Gaudeamus igitur/Iuvenes dum sumus./Post iucundam iuventutem,/Post molestam senectutem,/Nos habebit humus.

(‘So let us rejoice/while we are young./After the delights of youth, /After the burdens of old age,/The earth will have us.’)

The remaining nine verses of the song elaborate on the transience of life before ending with expressions of good will to the students’ institution and its teachers (Vivat academia! Vivant professores!) and to their country and its ruler (Vivat et res publica et qui illam regit).

Perhaps surprisingly in the light of its origins as a drinking song, the singing of Gaudeamus igitur forms part of the graduation ceremony at a number of American universities and colleges.

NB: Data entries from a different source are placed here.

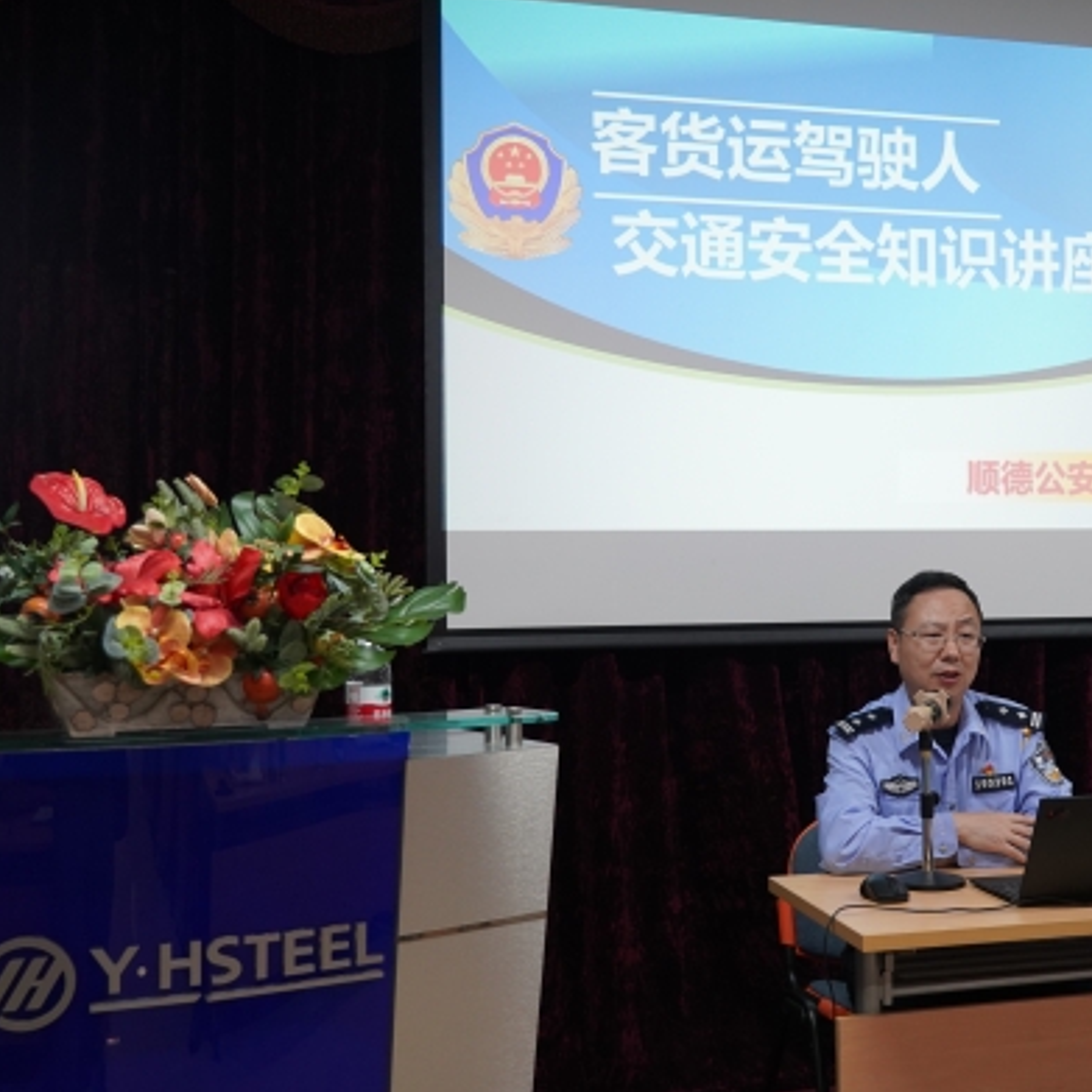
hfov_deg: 38.6
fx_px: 1535
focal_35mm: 43
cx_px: 757
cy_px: 545
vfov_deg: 39.2
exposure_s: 1/160
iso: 2000
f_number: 4
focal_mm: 33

The related Latin noun gaudium (joy) is the origin of the English noun gaudy (pronounced IPA: /'gɔː dɪ/), the word used, in certain UK universities (e.g., Oxford and Durham), to refer to a celebratory college feast.

The word gaudy also occurs as part of the title of a novel, Gaudy Night, by the crime writer and poet, Dorothy L. Sayers (1893-1957). In the novel Harriet Vane, a mystery writer, attends a gaudy at her old Oxford college, but, while,there, is disturbed to become the recipient of an obscene drawing and a poison-pen letter. Some months later, after many members of the college have received such letters and there has been an outbreak of vandalism in the college, the Principal invites Harriet to return to investigate, and Harriet in turn calls in her friend, the celebrated amateur detective, Lord Peter Wimsey, to help her solve the mystery.

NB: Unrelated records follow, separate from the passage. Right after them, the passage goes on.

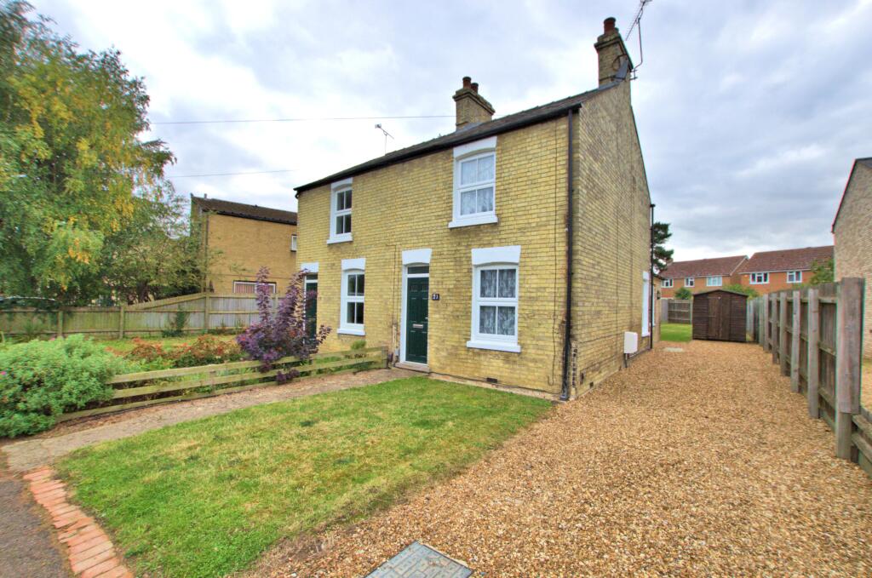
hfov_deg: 100.5
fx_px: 363
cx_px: 436
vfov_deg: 77.1
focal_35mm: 15
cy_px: 289
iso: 400
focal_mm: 10
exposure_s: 1/200
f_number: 10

Do not confuse the noun gaudy with its homograph and homophone, the. adjective gaudy, which means ‘bright, colourful in a crude or vulgar way; garish’. This adjective has a similar etymology to the other words on this page, being formed from the noun gaud (‘a trinket or bauble’), which probably comes through the Old French gaudir (‘to be joyful’) from the Latin gaudere.